TO last period Korolenko’s creativity includes his largest work “The History of My Contemporary”, in which it is easy to see artistic embodiment biography of the author, her the most important stages Korolenko at the same time introduces the reader to the development social movement 60s - 70s, with outstanding historical events that time. The last chapters of the epic, covering the activities of the people's intelligentsia, were written after the great October socialist revolution. Without understanding its true meaning, the writer, however, saw that the revolution was victorious because the widest possible participation took part in it. masses. In “The History of My Contemporary” he was able to show how naive the populists were in their hopes for the heroism of the “chosen ones” in the absence of support from the working masses.

Korolenko spoke with literary critical articles and memoir essays. The most significant of them: “In Memory of Belinsky” (1898), “About Gleb Ivanovich Uspensky” (1902), “A. P. Chekhov” (1904), “L. N. Tolstoy” (1908), big job about N.V. Gogol “The Tragedy of the Great Humorist” (1909).

Korolenko’s realistic creativity with all its content opposed the decadent bourgeois literature pre-revolutionary era. It reflected the popular protest against the bourgeois-serf system Tsarist Russia, against national inequality and oppression. In 1907, V.I. Lenin called Korolenko a “progressive writer.” The democratic nature of his work was noted in 1913 by Lenin's Pravda. Pointing out that Korolenko “stands apart from the labor movement,” Pravda at the same time wrote: “We honor in him both a sensitive, future artist, and a writer-citizen, a writer-democrat.” Appreciating public and artistic value Korolenko's creativity, setting him as a writer as an example to young writers, M. Gorky wrote: “This big, beautiful writer told me personally a lot about the Russian people that no one could say before him.”

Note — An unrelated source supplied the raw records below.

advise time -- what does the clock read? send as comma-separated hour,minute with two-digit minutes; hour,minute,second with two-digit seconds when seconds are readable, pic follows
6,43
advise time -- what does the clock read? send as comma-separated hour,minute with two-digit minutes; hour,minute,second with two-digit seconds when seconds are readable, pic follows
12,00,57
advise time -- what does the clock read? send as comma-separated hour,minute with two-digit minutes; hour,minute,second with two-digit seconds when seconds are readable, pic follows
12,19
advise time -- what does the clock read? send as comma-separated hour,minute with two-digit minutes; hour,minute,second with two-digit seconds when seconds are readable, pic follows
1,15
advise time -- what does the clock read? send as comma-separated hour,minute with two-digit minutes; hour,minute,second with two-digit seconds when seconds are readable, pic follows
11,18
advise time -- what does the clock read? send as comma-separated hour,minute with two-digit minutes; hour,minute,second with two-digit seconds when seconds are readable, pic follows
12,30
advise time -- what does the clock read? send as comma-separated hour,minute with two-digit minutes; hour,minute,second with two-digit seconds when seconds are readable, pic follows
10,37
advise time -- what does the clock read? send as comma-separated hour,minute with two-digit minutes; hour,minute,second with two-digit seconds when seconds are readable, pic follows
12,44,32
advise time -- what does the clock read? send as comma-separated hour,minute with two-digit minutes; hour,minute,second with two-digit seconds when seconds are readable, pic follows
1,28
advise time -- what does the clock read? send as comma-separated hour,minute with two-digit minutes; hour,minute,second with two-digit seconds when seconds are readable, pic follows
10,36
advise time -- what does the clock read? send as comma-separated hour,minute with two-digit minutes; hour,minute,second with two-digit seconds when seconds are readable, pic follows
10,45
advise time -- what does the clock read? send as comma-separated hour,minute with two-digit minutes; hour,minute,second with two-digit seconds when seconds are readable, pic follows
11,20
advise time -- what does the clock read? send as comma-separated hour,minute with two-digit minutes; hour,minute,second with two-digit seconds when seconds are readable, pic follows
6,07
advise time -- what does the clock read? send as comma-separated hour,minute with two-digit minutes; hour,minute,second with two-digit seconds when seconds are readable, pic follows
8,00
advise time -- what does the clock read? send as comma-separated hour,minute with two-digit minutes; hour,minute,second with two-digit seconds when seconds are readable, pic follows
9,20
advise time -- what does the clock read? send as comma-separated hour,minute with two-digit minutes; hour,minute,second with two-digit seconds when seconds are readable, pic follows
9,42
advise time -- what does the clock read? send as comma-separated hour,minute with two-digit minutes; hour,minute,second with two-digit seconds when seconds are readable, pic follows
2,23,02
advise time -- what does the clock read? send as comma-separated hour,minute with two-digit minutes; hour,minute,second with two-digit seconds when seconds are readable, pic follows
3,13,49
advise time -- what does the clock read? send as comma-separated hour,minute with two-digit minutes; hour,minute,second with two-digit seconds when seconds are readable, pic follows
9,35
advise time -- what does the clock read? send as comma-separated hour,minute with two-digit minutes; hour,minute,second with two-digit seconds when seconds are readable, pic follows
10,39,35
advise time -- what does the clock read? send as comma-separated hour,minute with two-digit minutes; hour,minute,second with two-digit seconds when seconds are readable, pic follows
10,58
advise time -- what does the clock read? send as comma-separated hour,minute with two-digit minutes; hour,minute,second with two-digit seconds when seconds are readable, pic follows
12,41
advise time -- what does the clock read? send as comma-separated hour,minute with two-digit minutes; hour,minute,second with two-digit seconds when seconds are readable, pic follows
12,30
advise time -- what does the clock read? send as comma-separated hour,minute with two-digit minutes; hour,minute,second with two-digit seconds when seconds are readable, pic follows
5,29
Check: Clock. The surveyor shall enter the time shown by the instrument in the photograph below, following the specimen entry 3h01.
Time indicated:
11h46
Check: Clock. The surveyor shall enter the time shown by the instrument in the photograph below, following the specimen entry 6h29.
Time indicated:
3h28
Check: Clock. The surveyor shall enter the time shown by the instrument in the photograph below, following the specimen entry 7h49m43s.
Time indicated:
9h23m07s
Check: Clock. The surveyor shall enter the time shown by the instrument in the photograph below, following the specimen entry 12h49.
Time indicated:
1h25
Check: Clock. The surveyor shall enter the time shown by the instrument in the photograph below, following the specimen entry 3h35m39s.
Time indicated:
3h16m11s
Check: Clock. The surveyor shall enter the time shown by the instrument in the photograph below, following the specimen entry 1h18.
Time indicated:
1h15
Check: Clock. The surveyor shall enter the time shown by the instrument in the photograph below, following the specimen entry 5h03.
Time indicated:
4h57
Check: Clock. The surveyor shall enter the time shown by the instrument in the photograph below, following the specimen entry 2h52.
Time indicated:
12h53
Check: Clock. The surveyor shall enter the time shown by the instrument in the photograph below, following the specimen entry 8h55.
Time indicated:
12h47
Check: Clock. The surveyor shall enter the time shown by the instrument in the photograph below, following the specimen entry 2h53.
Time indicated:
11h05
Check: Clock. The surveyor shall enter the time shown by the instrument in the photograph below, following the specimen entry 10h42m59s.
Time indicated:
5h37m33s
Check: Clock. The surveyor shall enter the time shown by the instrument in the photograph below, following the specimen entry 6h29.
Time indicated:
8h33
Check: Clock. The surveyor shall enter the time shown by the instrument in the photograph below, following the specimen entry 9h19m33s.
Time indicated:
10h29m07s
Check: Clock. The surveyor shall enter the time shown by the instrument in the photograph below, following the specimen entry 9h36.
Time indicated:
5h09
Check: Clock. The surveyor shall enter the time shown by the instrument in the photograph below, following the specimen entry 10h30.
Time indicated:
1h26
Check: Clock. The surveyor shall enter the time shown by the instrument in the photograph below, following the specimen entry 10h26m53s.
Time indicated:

Korolenko is an excellent master of stories, essays, novels. Using extensive life material, expanding even in a small work complex action it always remains in naturally developing compositions. Striving for a more accurate reproduction of life, Korolenko willingly introduced elements of journalism into his stories and stories. This feature is often indicated by subtitles from his stories: “Sketches from a travel album”, “From a reporter’s notes”, “From notebook traveler" etc. Korolenko is an outstanding artist of words, his art was highly appreciated by L.N. Tolstoy, A.P. Chekhov, M. Gorky. Korolenko had a significant influence on writers who came from the people's environment. "In early years I was greatly influenced by Korolenko,” wrote A.S. Sirofimovich. Korolenko’s realistic method played positive role V development of Ukrainian, Belarusian, Lithuanian, Latvian, Yakut prose. Korolenko's works have been translated into many languages Soviet Union. In connection with the 25th anniversary of his death in 1946, the Council of Ministers of the USSR decided to perpetuate the memory of the outstanding Russian writer with a number of events. Creativity Korolenko, remarkable for its versatile richness of content, nobility of ideas, perfection artistic form, occupies a prominent place in the history of Russian classical literature.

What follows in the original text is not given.